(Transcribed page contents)
+-------+

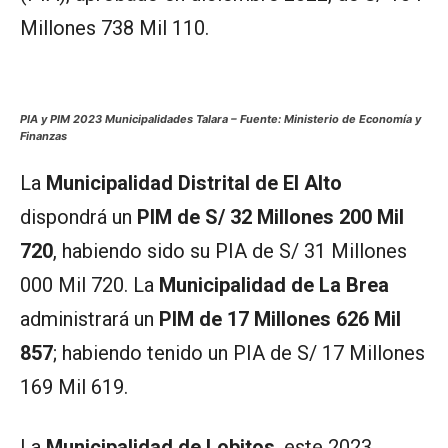
Millones 738 Mil 110.
PIA y PIM 2023 Municipalidades Talara – Fuente: Ministerio de Economía y
Finanzas
La
Municipalidad Distrital de El Alto
dispondrá un
PIM de S/ 32 Millones 200 Mil
720
, habiendo sido su PIA de S/ 31 Millones
000 Mil 720. La
Municipalidad de La Brea
administrará un
PIM de 17 Millones 626 Mil
857
; habiendo tenido un PIA de S/ 17 Millones
169 Mil 619.
La
Municipalidad de Lobitos
, este 2023,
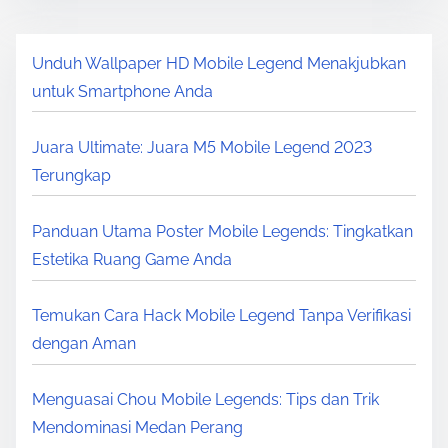
Unduh Wallpaper HD Mobile Legend Menakjubkan
untuk Smartphone Anda
Juara Ultimate: Juara M5 Mobile Legend 2023
Terungkap
Panduan Utama Poster Mobile Legends: Tingkatkan
Estetika Ruang Game Anda
Temukan Cara Hack Mobile Legend Tanpa Verifikasi
dengan Aman
Menguasai Chou Mobile Legends: Tips dan Trik
Mendominasi Medan Perang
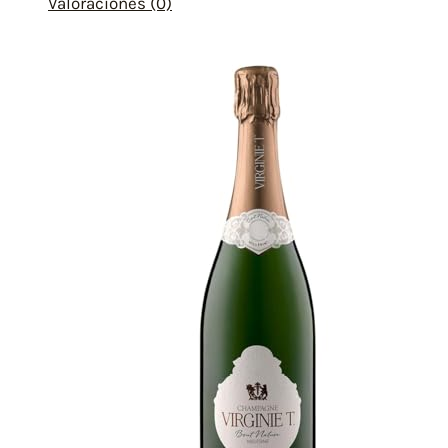
Valoraciones (0)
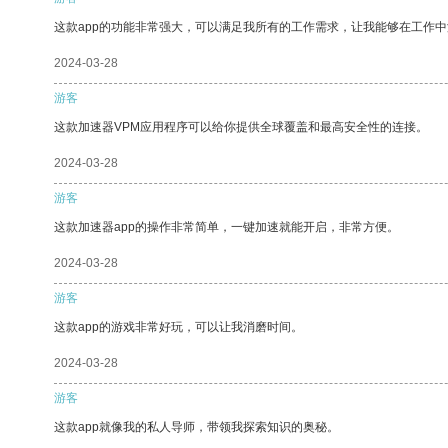
这款app的功能非常强大，可以满足我所有的工作需求，让我能够在工作
2024-03-28
游客
这款加速器VPM应用程序可以给你提供全球覆盖和最高安全性的连接。
2024-03-28
游客
这款加速器app的操作非常简单，一键加速就能开启，非常方便。
2024-03-28
游客
这款app的游戏非常好玩，可以让我消磨时间。
2024-03-28
游客
这款app就像我的私人导师，带领我探索知识的奥秘。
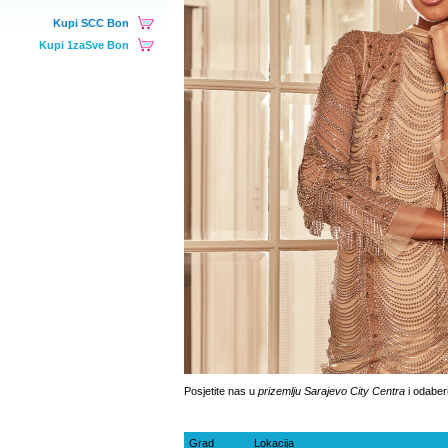
Kupi SCC Bon
Kupi 1zaSve Bon
Posjetite nas u
prizemlju Sarajevo City Centra
i odaberi
Grad
Lokacija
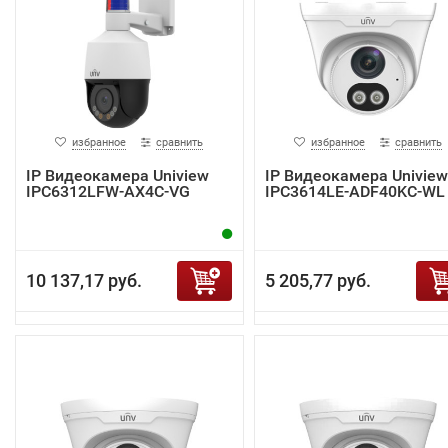
избранное
сравнить
избранное
сравнить
IP Видеокамера Uniview
IP Видеокамера Uniview
IPC6312LFW-AX4C-VG
IPC3614LE-ADF40KC-WL
10 137,17 руб.
5 205,77 руб.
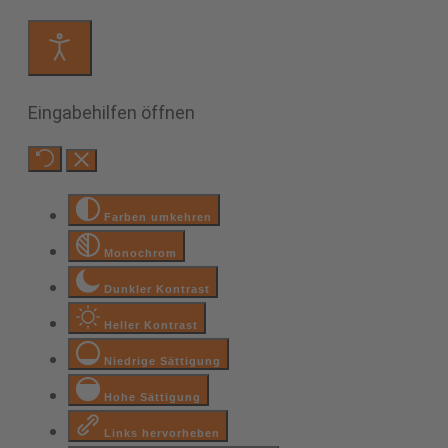
Eingabehilfen öffnen
Farben umkehren
Monochrom
Dunkler Kontrast
Heller Kontrast
Niedrige Sättigung
Hohe Sättigung
Links hervorheben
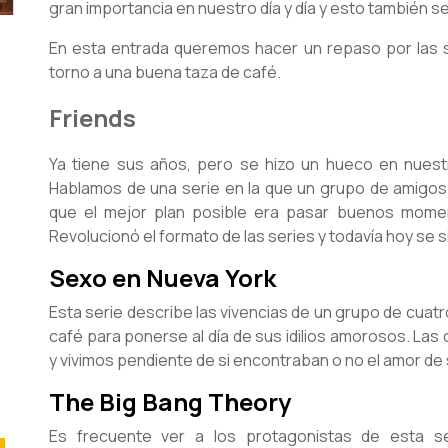
gran importancia en nuestro día y día y esto también se 
En esta entrada queremos hacer un repaso por las s
torno a una buena taza de café.
Friends
Ya tiene sus años, pero se hizo un hueco en nuest
Hablamos de una serie en la que un grupo de amigos
que el mejor plan posible era pasar buenos mome
Revolucionó el formato de las series y todavía hoy se s
Sexo en Nueva York
Esta serie describe las vivencias de un grupo de cuat
café para ponerse al día de sus idilios amorosos. Las
y vivimos pendiente de si encontraban o no el amor de 
The Big Bang Theory
Es frecuente ver a los protagonistas de esta s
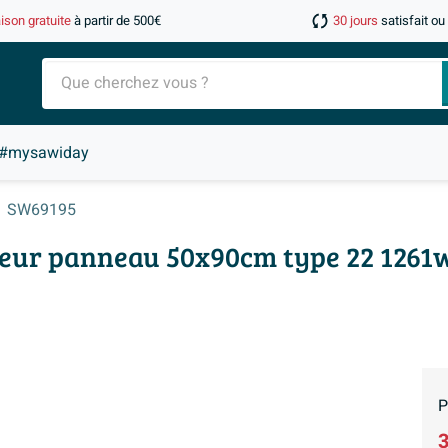
aison gratuite
à partir de 500€
30 jours
satisfait o
#mysawiday
SW69195
teur panneau 50x90cm type 22 1261
P
3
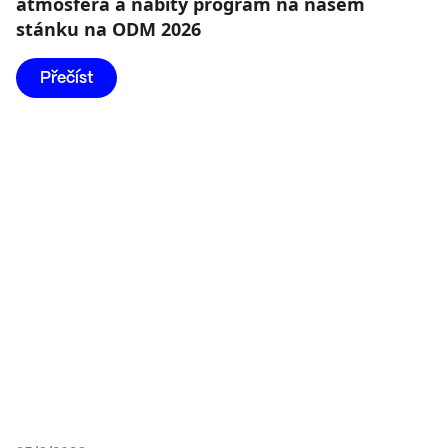
atmosféra a nabitý program na našem
stánku na ODM 2026
Přečíst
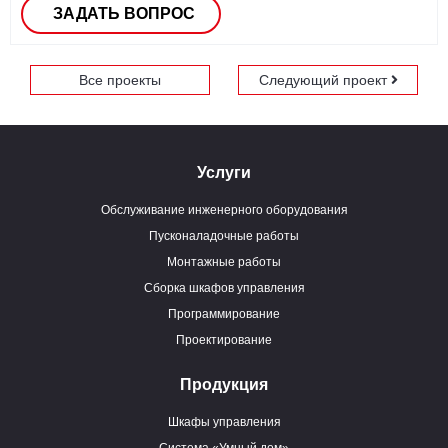
ЗАДАТЬ ВОПРОС
Все проекты
Следующий проект
Услуги
Обслуживание инженерного оборудования
Пусконаладочные работы
Монтажные работы
Сборка шкафов управления
Программирование
Проектирование
Продукция
Шкафы управления
Система «Умный дом»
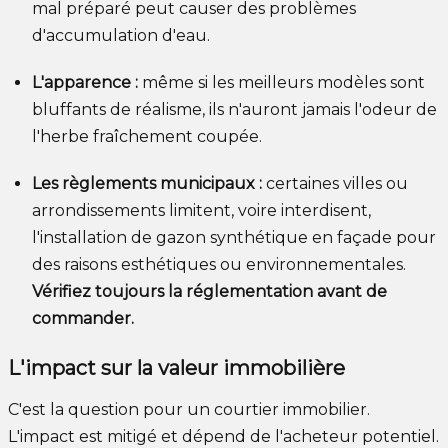
mal préparé peut causer des problèmes
d'accumulation d'eau.
L'apparence :
même si les meilleurs modèles sont
bluffants de réalisme, ils n'auront jamais l'odeur de
l'herbe fraîchement coupée.
Les règlements municipaux :
certaines villes ou
arrondissements limitent, voire interdisent,
l'installation de gazon synthétique en façade pour
des raisons esthétiques ou environnementales.
Vérifiez toujours la réglementation avant de
commander.
L'impact sur la valeur immobilière
C'est la question pour un courtier immobilier.
L'impact est mitigé et dépend de l'acheteur potentiel.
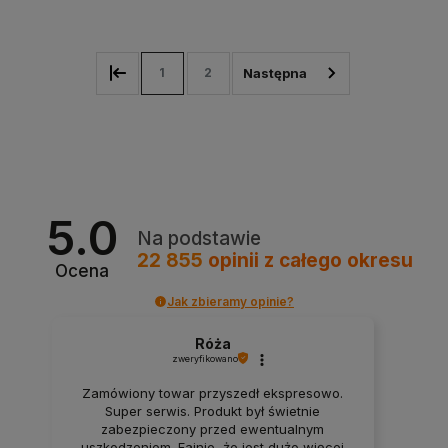
1
2
5.0
Na podstawie
22 855
opinii
z całego okresu
Ocena
Jak zbieramy opinie?
Róża
zweryfikowano
Zamówiony towar przyszedł ekspresowo.
Super serwis. Produkt był świetnie
zabezpieczony przed ewentualnym
uszkodzeniem. Fajnie, że jest dużo więcej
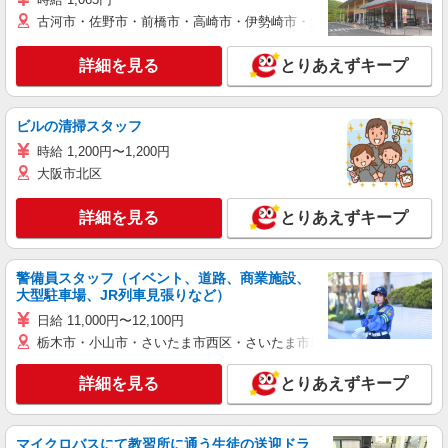
古河市・佐野市・前橋市・高崎市・伊勢崎市・太田市・館林市・藤岡
詳細を見る
とりあえずキープ
ビルの清掃スタッフ
時給 1,200円〜1,200円
大阪市北区
詳細を見る
とりあえずキープ
警備員スタッフ（イベント、道路、商業施設、
大型駐車場、JR列車見張りなど）
日給 11,000円〜12,100円
栃木市・小山市・さいたま市西区・さいたま市岩槻区・久喜市・蓮田
詳細を見る
とりあえずキープ
マイクロバスにて教習所に通う生徒の送迎ドラ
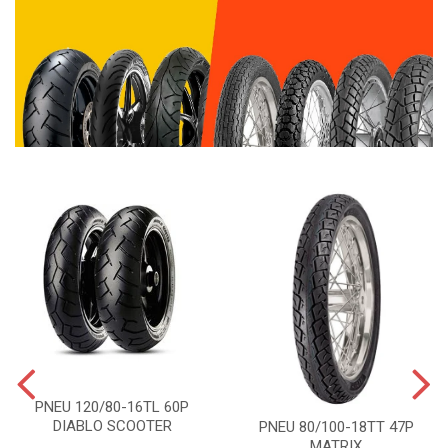
PNEU 120/80-16TL 60P
DIABLO SCOOTER
PNEU 80/100-18TT 47P
MATRIX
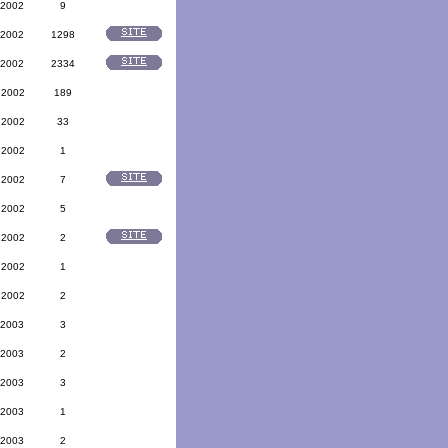
 2002
9
 2002
1298
 2002
2334
 2002
189
 2002
33
 2002
1
 2002
7
 2002
5
 2002
2
 2002
1
 2002
2
 2003
3
 2003
2
 2003
3
 2003
1
 2003
2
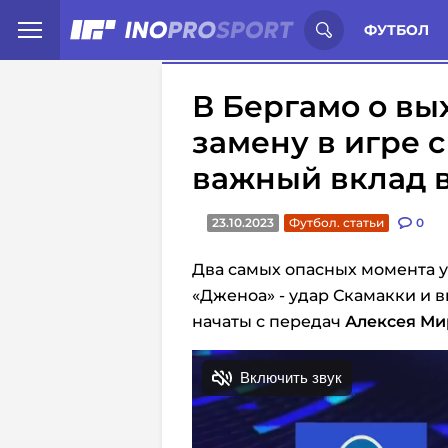
Иностранцы о спорте России:
С
ФУТБОЛ
В Бергамо о вы
замену в игре с
важный вклад 
23.10.2023
Футбол. статьи
0
Два самых опасных момента у 
«Дженоа» - удар Скамакки и в
начаты с передач
Алексея Ми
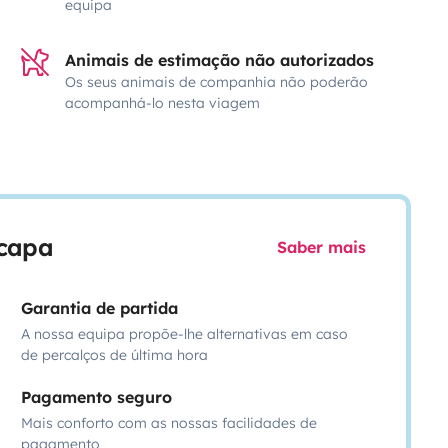
equipa
Animais de estimação não autorizados
Os seus animais de companhia não poderão
acompanhá-lo nesta viagem
scapa
Saber mais
Garantia de partida
A nossa equipa propõe-lhe alternativas em caso
de percalços de última hora
Pagamento seguro
Mais conforto com as nossas facilidades de
pagamento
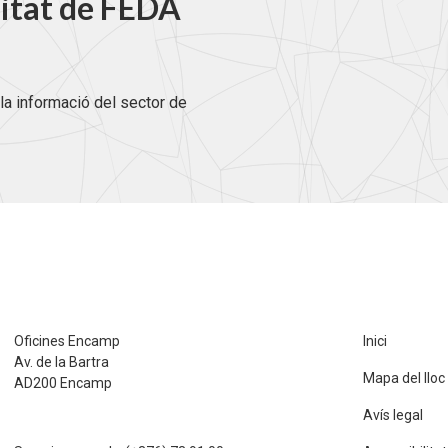
litat de FEDA
la informació del sector de
Oficines Encamp
Inici
Av. de la Bartra
Mapa del lloc
AD200 Encamp
Avís legal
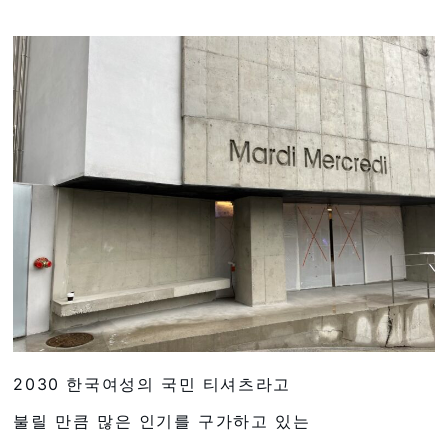
2030 한국여성의 국민 티셔츠라고
불릴 만큼 많은 인기를 구가하고 있는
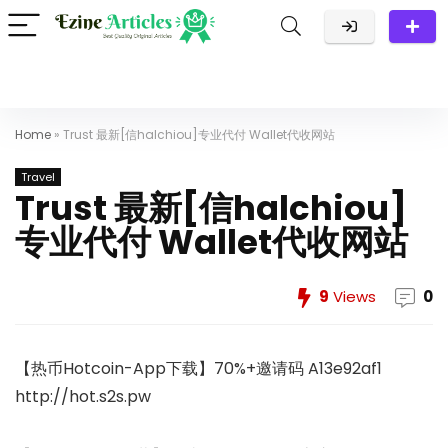
Home
»
Trust 最新[信halchiou]专业代付 Wallet代收网站
Travel
Trust 最新[信halchiou]
专业代付 Wallet代收网站
9
Views
0
【热币Hotcoin-App下载】70%+邀请码 A13e92af1
http://hot.s2s.pw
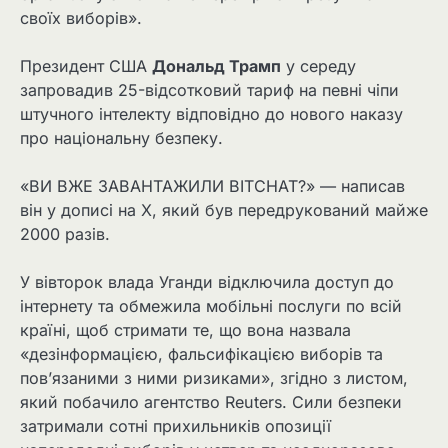
своїх виборів».
Президент США
Дональд Трамп
у середу
запровадив 25-відсотковий тариф на певні чіпи
штучного інтелекту відповідно до нового наказу
про національну безпеку.
«ВИ ВЖЕ ЗАВАНТАЖИЛИ BITCHAT?» — написав
він у дописі на X, який був передрукований майже
2000 разів.
У вівторок влада Уганди відключила доступ до
інтернету та обмежила мобільні послуги по всій
країні, щоб стримати те, що вона назвала
«дезінформацією, фальсифікацією виборів та
пов’язаними з ними ризиками», згідно з листом,
який побачило агентство Reuters. Сили безпеки
затримали сотні прихильників опозиції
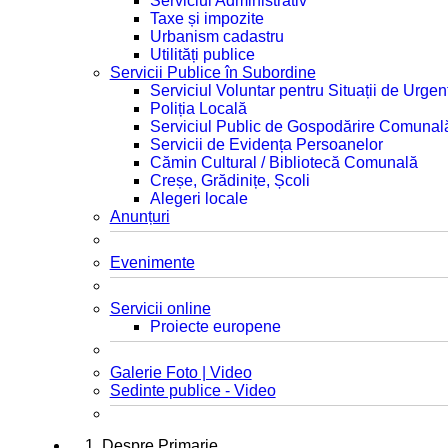
Serviciul Administrativ
Taxe și impozite
Urbanism cadastru
Utilități publice
Servicii Publice în Subordine
Serviciul Voluntar pentru Situații de Urgen
Poliția Locală
Serviciul Public de Gospodărire Comunal
Servicii de Evidența Persoanelor
Cămin Cultural / Bibliotecă Comunală
Creșe, Grădinițe, Școli
Alegeri locale
Anunțuri
Evenimente
Servicii online
Proiecte europene
Galerie Foto | Video
Sedinte publice - Video
1. Despre Primarie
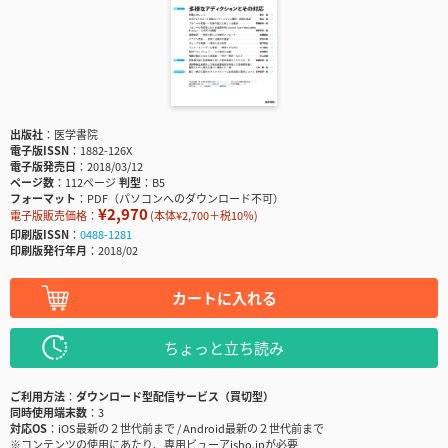
出版社
医学書院
電子版ISSN
1882-126X
電子版発売日
2018/03/12
ページ数
112ページ
判型
B5
フォーマット
PDF（パソコンへのダウンロード不可）
¥2,970
電子版販売価格：
(本体¥2,700＋税10％)
印刷版ISSN
0488-1281
印刷版発行年月
2018/02
カートに入れる
ちょっと立ち読み
ご利用方法
ダウンロード型配信サービス（買切型）
同時使用端末数
3
対応OS
iOS最新の２世代前まで / Android最新の２世代前まで
※コンテンツの使用にあたり、専用ビューアisho.jpが必要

+-------+

### What this task involves:
Return each line above where the word "pour" shows up.

### Reply:
l'installation de gazon synthétique en façade pour
C'est la question pour un courtier immobilier.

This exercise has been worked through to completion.